Time limit
2s
Memory limit
128 MB
A traveler is planning a trip through Europe. There are N countries to visit, numbered from 1 to N, and P bidirectional roads between them.
Before traveling, the traveler may remove roads from the map as long as all countries remain connected. Equivalently, the traveler will keep exactly N-1 roads that connect every country.
Each time a road is used, its road cost is paid. Each time the traveler arrives at a country, that country's visit cost is also paid. The first country is chosen freely, and its visit cost is paid at the start. Roads and countries may be visited multiple times, and the trip must end at the same country where it started.
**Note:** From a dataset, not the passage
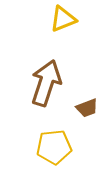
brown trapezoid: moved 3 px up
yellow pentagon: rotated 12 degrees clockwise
Find the minimum possible total cost to visit every country at least once and return to the starting country.
The first line contains two integers N and P: the number of countries and the number of roads. The constraints are 5 <= N <= 10,000 and N-1 <= P <= 100,000.
The next N lines contain the visit costs. The i-th of these lines contains C_i, the cost paid whenever country i is reached. Each cost satisfies 1 <= C_i <= 1,000.
The next P lines each contain three integers S_j, E_j, and L_j, meaning that traveling along the road between countries S_j and E_j costs L_j. The endpoints are distinct, and 0 <= L_j <= 1,000.
Print the minimum total cost needed to complete the trip.
In a chosen tree of roads, any closed trip that visits every country must traverse each kept road twice. The starting country contributes one extra visit cost, so choosing a cheapest country as the start is optimal.